=== Section Start ===

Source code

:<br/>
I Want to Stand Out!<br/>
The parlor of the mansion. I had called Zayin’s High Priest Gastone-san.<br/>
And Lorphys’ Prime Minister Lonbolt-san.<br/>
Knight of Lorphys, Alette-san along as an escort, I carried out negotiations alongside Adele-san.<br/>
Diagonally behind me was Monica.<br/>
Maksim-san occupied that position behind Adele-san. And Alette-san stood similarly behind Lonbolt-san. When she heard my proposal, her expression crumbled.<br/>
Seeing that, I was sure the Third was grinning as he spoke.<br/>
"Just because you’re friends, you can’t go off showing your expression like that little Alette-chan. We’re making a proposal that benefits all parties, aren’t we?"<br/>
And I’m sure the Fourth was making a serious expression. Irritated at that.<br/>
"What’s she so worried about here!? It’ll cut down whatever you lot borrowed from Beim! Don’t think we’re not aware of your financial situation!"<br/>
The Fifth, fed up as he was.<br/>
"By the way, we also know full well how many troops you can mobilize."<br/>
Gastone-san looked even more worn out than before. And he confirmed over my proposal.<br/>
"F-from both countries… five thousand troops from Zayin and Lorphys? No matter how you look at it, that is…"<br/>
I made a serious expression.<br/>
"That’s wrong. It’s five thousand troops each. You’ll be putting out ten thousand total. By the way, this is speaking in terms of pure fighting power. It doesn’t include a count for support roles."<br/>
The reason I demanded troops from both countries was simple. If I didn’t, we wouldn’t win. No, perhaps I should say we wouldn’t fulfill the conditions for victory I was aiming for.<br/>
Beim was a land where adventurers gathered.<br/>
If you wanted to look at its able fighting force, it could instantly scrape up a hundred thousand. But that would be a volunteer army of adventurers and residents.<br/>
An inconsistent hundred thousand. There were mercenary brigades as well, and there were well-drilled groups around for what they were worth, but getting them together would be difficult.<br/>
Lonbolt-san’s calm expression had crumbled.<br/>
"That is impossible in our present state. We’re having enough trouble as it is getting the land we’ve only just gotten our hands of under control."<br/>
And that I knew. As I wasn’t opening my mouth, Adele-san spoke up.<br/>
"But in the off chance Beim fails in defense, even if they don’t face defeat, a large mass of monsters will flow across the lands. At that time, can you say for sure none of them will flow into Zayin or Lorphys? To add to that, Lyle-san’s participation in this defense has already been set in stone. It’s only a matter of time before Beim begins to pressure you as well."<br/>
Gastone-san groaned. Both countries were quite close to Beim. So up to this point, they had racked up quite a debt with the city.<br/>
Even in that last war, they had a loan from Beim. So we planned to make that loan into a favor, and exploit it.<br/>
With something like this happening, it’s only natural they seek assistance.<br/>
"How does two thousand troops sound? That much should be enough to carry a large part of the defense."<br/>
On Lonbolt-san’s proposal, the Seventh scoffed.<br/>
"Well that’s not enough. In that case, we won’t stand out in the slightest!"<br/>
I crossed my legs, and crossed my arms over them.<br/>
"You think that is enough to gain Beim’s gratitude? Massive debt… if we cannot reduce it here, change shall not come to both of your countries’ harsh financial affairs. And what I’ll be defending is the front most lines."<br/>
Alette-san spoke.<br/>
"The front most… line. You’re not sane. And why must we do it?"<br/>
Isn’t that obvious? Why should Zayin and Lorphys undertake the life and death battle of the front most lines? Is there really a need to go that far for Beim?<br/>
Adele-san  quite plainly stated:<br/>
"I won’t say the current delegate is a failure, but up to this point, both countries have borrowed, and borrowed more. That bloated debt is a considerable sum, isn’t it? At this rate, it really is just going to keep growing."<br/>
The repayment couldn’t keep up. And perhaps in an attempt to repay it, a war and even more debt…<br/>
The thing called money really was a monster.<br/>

=== Section End ===

* TASK DIRECTIONS *
How many lines of the data above contain the word "keep"? Reply with the number alone.

* ANSWER BOX *
2